The Telegraph
Since 1st March, 1999
Email This Page
Finger cut, passenger demands Rs 5.1 lakh

New Delhi, May 10: If the consumer court rules in favour of Pandit Parmanand Katara, this finger cut could turn out to be very expensive.

Katara, who injured his finger on a luggage trolley at Calcutta airport, is seeking Rs 5.10 lakh in damages from the airport, the Airports Authority of India and Air Deccan.

The three will now have to explain to the State Commission for Consumer Disputes Redressal, New Delhi, why they did not attend to Katara, a veteran of 67 PILs filed in courts across the country, when he hurt his finger on September 25, 2005.

He is suing them for “physical injury, mental agony, undergoing pain, loss of professional work, insecurity and deficiency in services in not providing proper medical aid”.

The commission, which includes the president, S.L. Khanna, and members S.R. Aggarwal and Devender Raheja, today issued notices to the three respondents charged by Katara with “negligence and apathy” towards his “suffering”. They have to reply by June 21.

In his complaint, under Section 12 of the Consumer Protection Act, 1986, Katara told the commission that he was injured while on his way to Delhi from Calcutta by Air Deccan’s flight DN/63 at 10.30 am on September 25. He put his luggage on the trolley and was going for the security check when his finger was cut by the trolley’s left iron handle.
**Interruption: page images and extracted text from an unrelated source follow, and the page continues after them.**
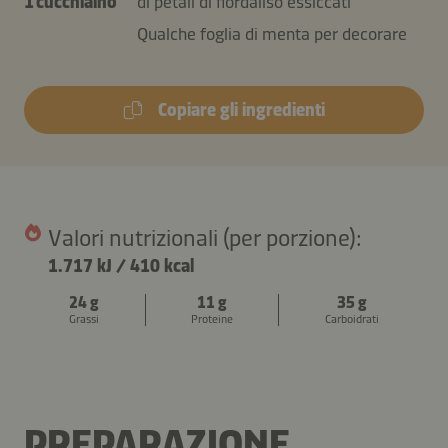
1 cucchiaino
di petali di fiordaliso essiccati
Qualche foglia di menta per decorare
Copiare gli ingredienti
Valori nutrizionali (per porzione):
1.717 kJ
/
410 kcal
24 g
11 g
35 g
Grassi
Proteine
Carboidrati
PREPARAZIONE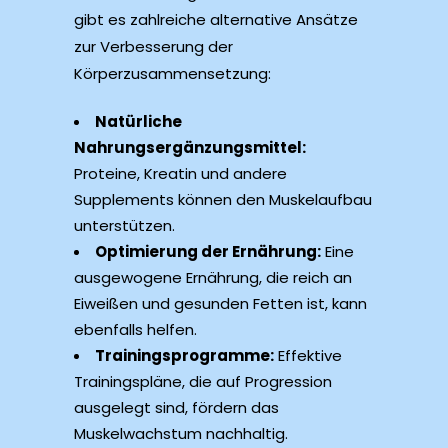
gibt es zahlreiche alternative Ansätze
zur Verbesserung der
Körperzusammensetzung:
Natürliche
Nahrungsergänzungsmittel:
Proteine, Kreatin und andere
Supplements können den Muskelaufbau
unterstützen.
Optimierung der Ernährung:
Eine
ausgewogene Ernährung, die reich an
Eiweißen und gesunden Fetten ist, kann
ebenfalls helfen.
Trainingsprogramme:
Effektive
Trainingspläne, die auf Progression
ausgelegt sind, fördern das
Muskelwachstum nachhaltig.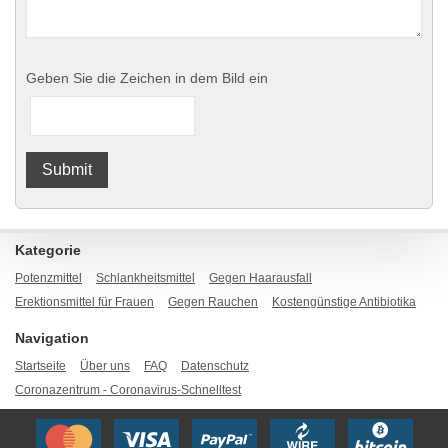
Geben Sie die Zeichen in dem Bild ein
Kategorie
Potenzmittel
Schlankheitsmittel
Gegen Haarausfall
Erektionsmittel für Frauen
Gegen Rauchen
Kostengünstige Antibiotika
Navigation
Startseite
Über uns
FAQ
Datenschutz
Coronazentrum - Coronavirus-Schnelltest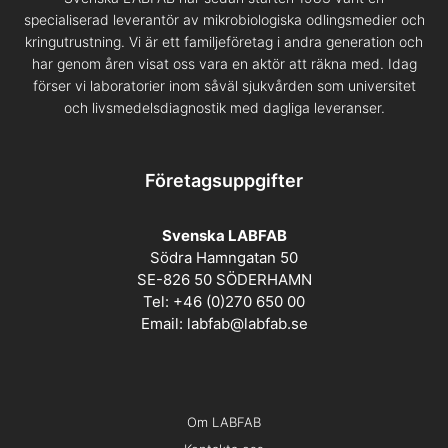
specialiserad leverantör av mikrobiologiska odlingsmedier och
kringutrustning. Vi är ett familjeföretag i andra generation och
har genom åren visat oss vara en aktör att räkna med. Idag
förser vi laboratorier inom såväl sjukvården som universitet
och livsmedelsdiagnostik med dagliga leveranser.
Företagsuppgifter
Svenska LABFAB
Södra Hamngatan 50
SE-826 50 SÖDERHAMN
Tel: +46 (0)270 650 00
Email:
labfab@labfab.se
Om LABFAB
“The complainant started bleeding. He was suffering from acute pain and shock as he was all alone at the airport. He rushed for medical help leaving his luggage near the trolley. The doctor on duty treated him with an injection and advised further treatment. But the Air Deccan staff did not bother about him and left him in the lurch!” Katara’s complaint says.

Subsequently, he complained to almost everyone in authority ' the AAI, Air Deccan officials, including the managing director, and even civil aviation minister Praful Patel.

“But no one has addressed my grievance,” he told the commission, “I had to rest for three days after the injury and lost invaluable work hours.”

The complaint will be heard again on June 21.